In pictures: Pigeon keeping in Syria’s camps for the displaced
Flocks of pigeons fluttering over camps housing displaced Syrian in rural Idlib are a common site,but unlike their urban cousins, most of these birds are not out looking for scraps of food. Raising pigeons is a popular pastime among men in this rebel-held corner of the country. The birds provide a break from the monotony of camp life and give the men a sense of purpose in what feels like a situation that shows little sign of ending anytime soon.
Muhammad al-Abrash is one such pigeon keeper and a veteran by the standards of the camp, as he was raising the birds before he fled his home. When fighting between Syrian government and opposition forces encroached on his town of Maara (also known as Marat al-Naasan) in eastern Idlib in early 2020, he fled to a camp deeper inside rebel-held territory, leaving his beloved pigeons behind amid the chaos, before risking his life in order to rescue them.

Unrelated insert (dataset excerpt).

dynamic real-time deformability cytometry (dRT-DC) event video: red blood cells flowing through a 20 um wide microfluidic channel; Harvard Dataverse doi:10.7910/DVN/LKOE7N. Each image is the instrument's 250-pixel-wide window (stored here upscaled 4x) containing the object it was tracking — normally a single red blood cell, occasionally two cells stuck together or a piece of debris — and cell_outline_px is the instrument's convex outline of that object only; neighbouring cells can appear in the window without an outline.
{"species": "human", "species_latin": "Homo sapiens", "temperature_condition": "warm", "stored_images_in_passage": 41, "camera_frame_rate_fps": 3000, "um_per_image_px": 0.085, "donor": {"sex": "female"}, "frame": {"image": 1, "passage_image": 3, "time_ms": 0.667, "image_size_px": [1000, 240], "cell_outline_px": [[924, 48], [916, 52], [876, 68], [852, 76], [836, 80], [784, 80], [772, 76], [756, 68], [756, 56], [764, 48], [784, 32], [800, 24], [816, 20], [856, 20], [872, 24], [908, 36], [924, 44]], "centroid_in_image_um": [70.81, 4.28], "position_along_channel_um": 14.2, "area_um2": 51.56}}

“I took my wife and children first, and then the furniture,” he says. “The town was subjected to air strikes and artillery bombardment but I managed to get them out and bring them with me to the camp."

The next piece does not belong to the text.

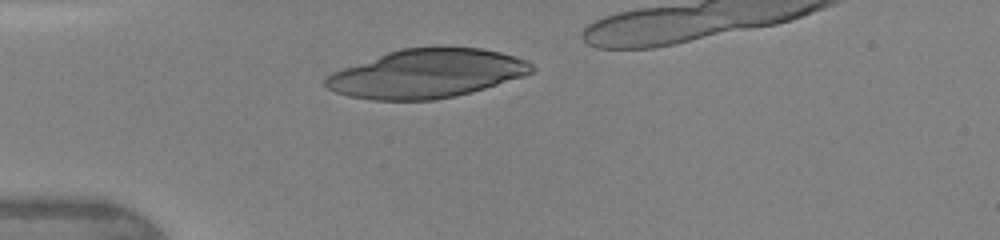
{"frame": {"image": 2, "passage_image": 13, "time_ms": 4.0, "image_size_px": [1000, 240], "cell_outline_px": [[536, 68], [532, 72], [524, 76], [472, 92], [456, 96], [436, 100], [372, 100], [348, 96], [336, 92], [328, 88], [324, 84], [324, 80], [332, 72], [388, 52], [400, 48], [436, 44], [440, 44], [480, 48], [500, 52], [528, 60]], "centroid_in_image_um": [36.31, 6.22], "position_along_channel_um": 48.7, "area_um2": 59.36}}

Abrash, who owns 90 pigeons, including 30 chicks who cannot fly yet, was driven by his strong attachment to the creatures. “I risked my life for the birds because I love them. They are in my custodianship and I cannot forsake them.”
The Syrian organises his birds into three types; those that have just been born, those that are young and which have only recently started learning to fly, and those that are capable of full flight, which he regularly allows out to fly over the camp. Birds designated for reproduction are also kept apart. Some are kept aside for sale to other breeders and as pets.
Pigeon selling can be extremely lucrative, especially for displaced Syrians in rural Idlib, who often live in miserable conditions in the camps. Abrash considers raising the birds a profession that allows him to support his family. The pictures of the pigeons are shared among fellow breeders and hobbyists on WhatsApp groups, which can lead to purchases.
The differences in prices can be drastic depending on the characteristics of the pigeons, ranging from as little as a dollar, up to $20,000. Factors that influence the price include the beauty of the bird, the length and shape of its neck, the length of its feet, and the curvature of its beak. Abrash estimates that a typical bird he owns is worth around $100.
Given the number of pigeons Abrash owns, he is forced to categorise them according to their characteristics. He says: “The pigeons have many different names that are long and difficult to summarise but some of the varieties I have include Blue, Israeli, Kashmiri, Qallab, Nahasi and Al Arjeni.”
After a decade of war and more than a year of living in a tent, Abrash hopes to return to his home village one day and raise his pigeons in more relaxed circumstances.